## Begin Exercise input

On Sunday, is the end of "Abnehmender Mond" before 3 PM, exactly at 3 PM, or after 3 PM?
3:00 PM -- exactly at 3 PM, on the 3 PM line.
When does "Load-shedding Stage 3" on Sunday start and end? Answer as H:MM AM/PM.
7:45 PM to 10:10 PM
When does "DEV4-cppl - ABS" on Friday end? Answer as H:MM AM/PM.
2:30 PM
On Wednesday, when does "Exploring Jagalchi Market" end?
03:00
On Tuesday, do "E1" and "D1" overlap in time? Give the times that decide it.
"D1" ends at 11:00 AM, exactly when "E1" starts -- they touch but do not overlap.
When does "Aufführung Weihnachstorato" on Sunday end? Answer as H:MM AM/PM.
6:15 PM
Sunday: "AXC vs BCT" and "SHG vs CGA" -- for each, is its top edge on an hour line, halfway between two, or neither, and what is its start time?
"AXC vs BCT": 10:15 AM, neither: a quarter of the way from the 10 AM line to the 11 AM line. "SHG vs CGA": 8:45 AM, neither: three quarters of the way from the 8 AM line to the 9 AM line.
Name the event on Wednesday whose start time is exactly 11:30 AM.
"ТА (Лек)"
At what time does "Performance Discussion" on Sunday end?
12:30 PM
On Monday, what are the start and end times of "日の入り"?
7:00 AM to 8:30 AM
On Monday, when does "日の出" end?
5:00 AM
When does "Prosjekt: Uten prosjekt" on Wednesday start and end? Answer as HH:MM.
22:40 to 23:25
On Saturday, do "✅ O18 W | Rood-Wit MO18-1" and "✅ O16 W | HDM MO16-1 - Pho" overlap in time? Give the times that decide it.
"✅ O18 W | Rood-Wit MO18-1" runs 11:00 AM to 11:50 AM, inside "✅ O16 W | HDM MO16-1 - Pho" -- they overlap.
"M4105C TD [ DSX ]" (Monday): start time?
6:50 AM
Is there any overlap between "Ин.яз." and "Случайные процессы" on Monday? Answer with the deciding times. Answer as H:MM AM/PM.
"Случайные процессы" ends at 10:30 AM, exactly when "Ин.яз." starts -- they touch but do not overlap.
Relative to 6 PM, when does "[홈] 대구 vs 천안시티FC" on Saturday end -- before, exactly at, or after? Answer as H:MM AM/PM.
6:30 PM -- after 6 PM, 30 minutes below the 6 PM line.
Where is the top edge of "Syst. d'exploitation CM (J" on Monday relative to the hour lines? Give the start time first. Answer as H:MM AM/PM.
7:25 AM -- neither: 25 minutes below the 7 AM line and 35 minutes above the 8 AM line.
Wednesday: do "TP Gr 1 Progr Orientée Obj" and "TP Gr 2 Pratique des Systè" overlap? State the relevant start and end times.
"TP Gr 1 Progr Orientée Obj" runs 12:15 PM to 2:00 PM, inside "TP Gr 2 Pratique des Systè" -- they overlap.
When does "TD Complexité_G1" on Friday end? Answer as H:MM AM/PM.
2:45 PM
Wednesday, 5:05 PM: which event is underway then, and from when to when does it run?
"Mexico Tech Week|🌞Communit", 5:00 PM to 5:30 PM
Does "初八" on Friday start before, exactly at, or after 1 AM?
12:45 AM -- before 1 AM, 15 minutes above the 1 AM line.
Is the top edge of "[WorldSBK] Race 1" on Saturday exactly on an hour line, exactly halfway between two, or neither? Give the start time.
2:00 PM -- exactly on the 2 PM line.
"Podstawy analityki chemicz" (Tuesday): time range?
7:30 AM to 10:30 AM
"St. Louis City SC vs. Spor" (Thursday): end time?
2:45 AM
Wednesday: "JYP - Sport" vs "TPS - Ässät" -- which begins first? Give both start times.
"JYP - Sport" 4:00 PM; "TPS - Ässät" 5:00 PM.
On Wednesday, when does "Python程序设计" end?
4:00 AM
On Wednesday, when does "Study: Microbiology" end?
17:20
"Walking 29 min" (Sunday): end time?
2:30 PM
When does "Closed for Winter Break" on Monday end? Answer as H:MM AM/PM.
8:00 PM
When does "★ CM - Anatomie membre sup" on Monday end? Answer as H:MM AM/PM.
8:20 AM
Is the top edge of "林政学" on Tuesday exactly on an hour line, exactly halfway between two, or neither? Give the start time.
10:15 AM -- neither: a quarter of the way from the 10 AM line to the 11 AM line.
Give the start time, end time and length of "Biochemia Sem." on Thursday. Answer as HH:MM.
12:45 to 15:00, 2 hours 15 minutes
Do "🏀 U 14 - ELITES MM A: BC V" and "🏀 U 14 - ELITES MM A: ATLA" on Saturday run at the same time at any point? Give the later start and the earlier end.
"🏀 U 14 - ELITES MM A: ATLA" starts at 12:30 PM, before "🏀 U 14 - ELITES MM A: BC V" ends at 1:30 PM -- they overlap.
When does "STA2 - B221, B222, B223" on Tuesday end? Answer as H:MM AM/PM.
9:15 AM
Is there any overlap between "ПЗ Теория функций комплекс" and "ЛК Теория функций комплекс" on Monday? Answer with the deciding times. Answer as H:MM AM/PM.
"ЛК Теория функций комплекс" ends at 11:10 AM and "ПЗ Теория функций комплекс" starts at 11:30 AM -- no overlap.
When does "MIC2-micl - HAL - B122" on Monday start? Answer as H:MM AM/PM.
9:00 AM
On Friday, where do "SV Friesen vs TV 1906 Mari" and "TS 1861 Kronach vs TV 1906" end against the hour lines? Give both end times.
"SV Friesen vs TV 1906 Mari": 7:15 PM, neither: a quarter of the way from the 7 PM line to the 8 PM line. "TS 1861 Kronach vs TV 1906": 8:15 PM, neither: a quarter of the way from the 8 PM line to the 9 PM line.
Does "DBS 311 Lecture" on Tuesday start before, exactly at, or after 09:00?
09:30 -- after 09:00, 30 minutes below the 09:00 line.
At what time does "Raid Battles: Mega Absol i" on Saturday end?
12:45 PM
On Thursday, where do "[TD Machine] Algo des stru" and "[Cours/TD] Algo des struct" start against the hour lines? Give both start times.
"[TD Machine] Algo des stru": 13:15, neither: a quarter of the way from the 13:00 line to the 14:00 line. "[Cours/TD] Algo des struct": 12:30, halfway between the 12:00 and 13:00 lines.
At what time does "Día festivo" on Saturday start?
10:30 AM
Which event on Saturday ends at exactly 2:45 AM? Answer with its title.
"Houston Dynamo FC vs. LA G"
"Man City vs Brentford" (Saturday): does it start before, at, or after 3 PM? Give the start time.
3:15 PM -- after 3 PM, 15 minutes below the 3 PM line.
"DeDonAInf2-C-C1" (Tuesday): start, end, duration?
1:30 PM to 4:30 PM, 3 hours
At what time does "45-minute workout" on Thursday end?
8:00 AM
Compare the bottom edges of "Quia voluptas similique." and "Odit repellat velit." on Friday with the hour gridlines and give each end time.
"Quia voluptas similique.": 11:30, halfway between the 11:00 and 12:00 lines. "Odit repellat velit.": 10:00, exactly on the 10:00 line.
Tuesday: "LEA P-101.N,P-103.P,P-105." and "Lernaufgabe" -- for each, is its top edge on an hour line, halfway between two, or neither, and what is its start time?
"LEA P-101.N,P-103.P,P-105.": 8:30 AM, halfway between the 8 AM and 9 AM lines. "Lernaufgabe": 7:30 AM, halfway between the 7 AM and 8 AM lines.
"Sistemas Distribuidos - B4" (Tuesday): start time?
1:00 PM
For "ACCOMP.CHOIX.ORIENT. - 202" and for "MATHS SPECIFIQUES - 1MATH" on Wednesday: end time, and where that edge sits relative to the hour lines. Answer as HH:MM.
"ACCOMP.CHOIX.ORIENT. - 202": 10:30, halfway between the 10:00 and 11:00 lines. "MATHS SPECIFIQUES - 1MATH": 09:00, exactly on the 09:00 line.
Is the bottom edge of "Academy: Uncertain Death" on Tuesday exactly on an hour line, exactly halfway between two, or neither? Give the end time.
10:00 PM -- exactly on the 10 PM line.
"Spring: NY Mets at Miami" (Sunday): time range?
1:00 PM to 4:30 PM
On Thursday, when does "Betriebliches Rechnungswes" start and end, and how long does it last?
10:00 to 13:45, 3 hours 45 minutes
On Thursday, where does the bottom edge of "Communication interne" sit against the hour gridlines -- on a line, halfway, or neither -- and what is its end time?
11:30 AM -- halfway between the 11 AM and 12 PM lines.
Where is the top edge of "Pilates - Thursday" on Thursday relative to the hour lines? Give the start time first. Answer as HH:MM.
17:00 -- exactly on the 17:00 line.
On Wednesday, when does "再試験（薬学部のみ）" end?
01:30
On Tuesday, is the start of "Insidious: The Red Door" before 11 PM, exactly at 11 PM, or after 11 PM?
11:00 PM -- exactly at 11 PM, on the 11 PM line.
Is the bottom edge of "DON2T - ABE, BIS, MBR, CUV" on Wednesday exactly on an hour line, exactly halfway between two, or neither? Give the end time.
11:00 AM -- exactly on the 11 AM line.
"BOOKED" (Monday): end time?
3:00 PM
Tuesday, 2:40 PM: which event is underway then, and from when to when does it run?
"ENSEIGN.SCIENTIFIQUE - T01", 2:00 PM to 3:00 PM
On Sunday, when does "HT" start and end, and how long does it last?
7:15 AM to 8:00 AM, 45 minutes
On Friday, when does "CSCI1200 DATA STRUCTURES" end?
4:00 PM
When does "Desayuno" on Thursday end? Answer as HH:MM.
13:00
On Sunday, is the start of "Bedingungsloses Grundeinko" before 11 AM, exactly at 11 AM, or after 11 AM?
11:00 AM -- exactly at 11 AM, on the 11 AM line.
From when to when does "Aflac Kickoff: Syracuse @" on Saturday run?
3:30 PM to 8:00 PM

## End Exercise input

_Work to do_
Repeat the records word for word, starting with the line that contains "On Friday, when" and ending with the last line of the records, both included.

_Answer for this exercise_
On Friday, when does "CSCI1200 DATA STRUCTURES" end?
4:00 PM
When does "Desayuno" on Thursday end? Answer as HH:MM.
13:00
On Sunday, is the start of "Bedingungsloses Grundeinko" before 11 AM, exactly at 11 AM, or after 11 AM?
11:00 AM -- exactly at 11 AM, on the 11 AM line.
From when to when does "Aflac Kickoff: Syracuse @" on Saturday run?
3:30 PM to 8:00 PM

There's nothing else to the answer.